Nick Leeson was, by all accounts, an overachiever employed by Barings, the oldest merchant bank in the City of London. Following “Big Bang” and the myriad changes that took place in financial markets in the UK, Leeson joined the bank’s futures trading team where he showed an aptitude for the role and was quickly promoted. He offered the opportunity to move to Singapore to head up the banks trading operation on Simex, the Singapore Futures Market.

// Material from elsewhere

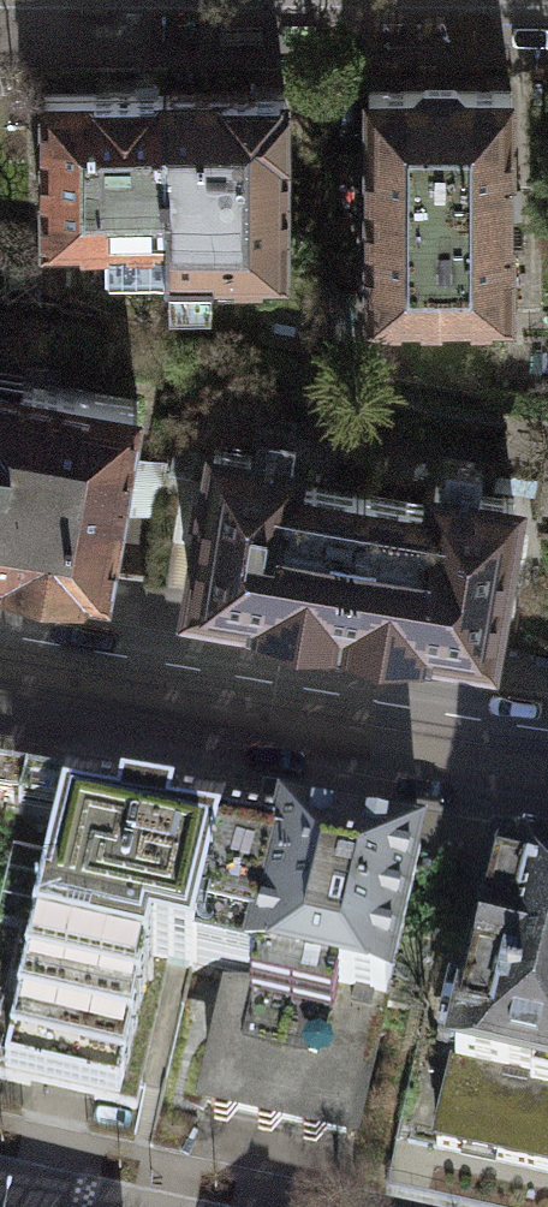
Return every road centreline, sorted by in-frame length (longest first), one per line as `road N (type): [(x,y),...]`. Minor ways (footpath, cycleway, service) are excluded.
road 1 (residential): [(547,11),(0,17)]
road 2 (secondary): [(0,670),(534,765)]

The entire operation was intended as an adjunct to the London operation clearing trades on the Japanese Stock Market more efficiently. The bank made two vital error in sending Leeson to Singapore. First, it took no account of his personality which was liable to lead him to do anything to avoid being a failure and second, it put him in charge of both the trading operation and also the back-office function, meaning that he both did the dealing but also affected both the settlement and margin requirements of the futures contracts.

It all started so well.

Leeson started well in his new role and the bank was pleased with his performance. He was happy to work long hours first in the trading pit where his aptitude for reading the market stood him in good stead then in the back office where he drew upon his experience from when he first joined the bank.

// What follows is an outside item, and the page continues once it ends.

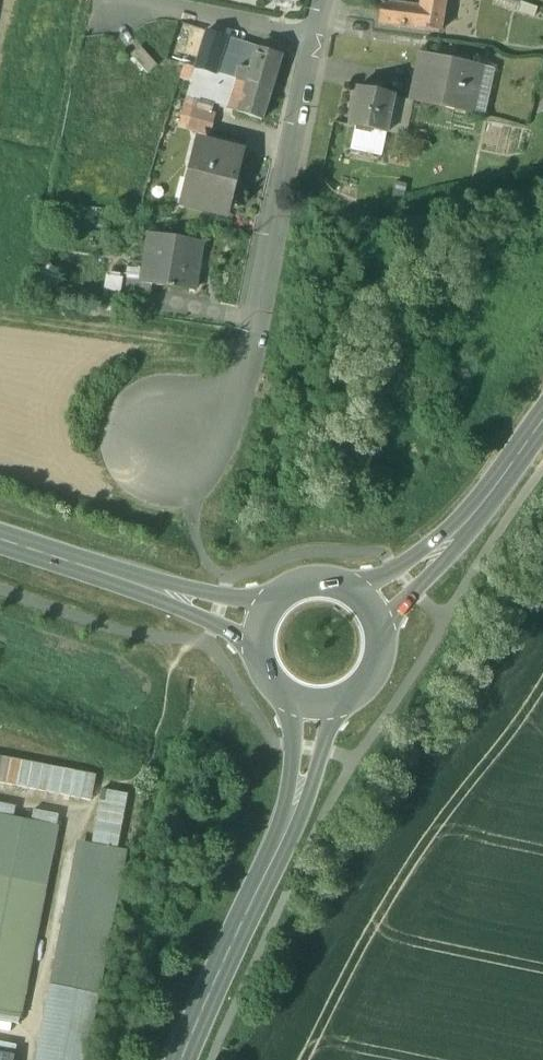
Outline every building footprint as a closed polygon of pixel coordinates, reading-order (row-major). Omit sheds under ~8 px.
[(421,8),(443,11),(445,0),(422,0),(421,8)] [(416,7),(384,2),(380,24),(413,29),(416,7)] [(421,8),(416,7),(413,29),(440,33),(443,11),(421,8)] [(227,38),(208,32),(196,68),(216,74),(227,38)] [(258,47),(227,38),(216,74),(224,76),(226,68),(238,72),(240,65),(252,68),(258,47)] [(140,46),(130,54),(147,73),(157,64),(140,46)] [(281,54),(258,47),(252,68),(247,82),(271,90),(281,54)] [(453,65),(421,58),(412,100),(470,114),(474,95),(481,66),(454,60),(453,65)] [(252,68),(240,65),(238,72),(236,79),(241,80),(247,82),(252,68)] [(493,69),(481,66),(474,95),(487,98),(493,69)] [(216,74),(196,68),(196,69),(180,124),(208,131),(217,106),(220,98),(230,101),(236,80),(224,76),(216,74)] [(238,72),(226,68),(224,76),(236,80),(236,79),(238,72)] [(247,82),(241,80),(235,101),(232,110),(263,120),(271,90),(247,82)] [(386,84),(374,82),(372,91),(356,87),(348,125),(356,127),(386,133),(387,133),(395,97),(395,96),(384,93),(386,84)] [(487,98),(474,95),(470,114),(483,116),(487,98)] [(411,101),(395,97),(387,133),(403,136),(411,101)] [(230,101),(220,98),(217,106),(232,110),(235,101),(230,101)] [(386,133),(356,127),(351,148),(381,155),(386,133)] [(241,154),(201,143),(195,164),(202,166),(192,205),(226,213),(241,154)] [(202,242),(149,234),(141,282),(141,283),(150,284),(194,291),(202,242)] [(141,282),(122,279),(119,300),(147,305),(150,284),(141,283),(141,282)] [(97,771),(0,755),(0,782),(93,798),(97,771)] [(0,815),(0,877),(45,886),(57,826),(0,815)] [(126,851),(76,841),(34,1059),(86,1059),(126,851)] [(0,877),(0,1010),(20,1014),(45,886),(0,877)]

His contact with London was primarily to ask for margin calls to be settled on outstanding trades. The London back office, untrained in the methodology of the futures market simply looked at his reports from a purely operational perspective and despite the size of the margin requests growing no one was charged with the job of actually checking and understanding what was happening.

When he made his first significant loss, Leeson was panicked into performing the cardinal sin. He doubled the position and was both delighted and amazed when the market moved in his favour and he ended up in profit. He was starting to feel invincible and his position sizes were growing in line with his reputation as a major player on Simex. London saw a very healthy P&L and were blinded to how it was achieved and just how genuine the data was.

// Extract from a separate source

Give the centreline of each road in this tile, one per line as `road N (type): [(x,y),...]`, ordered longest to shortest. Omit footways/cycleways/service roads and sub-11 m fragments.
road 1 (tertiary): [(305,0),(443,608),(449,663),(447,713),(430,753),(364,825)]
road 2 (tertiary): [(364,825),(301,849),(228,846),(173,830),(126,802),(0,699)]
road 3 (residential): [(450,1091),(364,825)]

Kobe Earthquake shatters homes and dreams

On 16th January 1995 I had already been working at Chase Manhattan Bank of their 24-hour desk for a few months. It was similar operation to that which I had created at Chemical Bank except that there was a greater reliance on the bank’s corporate client activity since there was less proprietary trading.

Leeson had started to lose money in his operations and hid the losses in an error account, 88888. He claimed that the account had been opened to correct an error made by an inexperienced member of the team.

At the same time, Leeson hid documents from statutory auditors of the bank, making the internal control of Barings seem completely inefficient. At the end of 1994, his total losses amounted to more than 208 million pounds, almost half of the capital of Barings.

On January 16th, 1995, with the aim of “recovering” his losses, Leeson placed a short straddle on Singapore Stock Exchange and on Nikkei Stock Exchange, betting that Nikkei would drop below 19 000 points. But the next day, the unexpected earthquake of Kobe shattered his strategy. Nikkei lost 7% in the week while the Japanese economy seemed on the verge of recovery after 30 weeks of recession.

Leeson took a huge futures position in Japanese equities and interest rates. It was almost a “hail Mary” play. He had become sufficiently deluded by his own seeming infallibility that should this trade fail, he would simply double up again.

He tried to recoup his losses by taking even more risky positions, betting that the Nikkei Stock Exchange would make a rapid recovery; he believed he could move the market, but he lost his bet, worsening his losses.  Incredibly, his losses at the end were more than twice the bank’s capital.

The “Leeson case” became a signal call for regulation and control spawning a whole new industry of Risk Management that we all kowtow to now.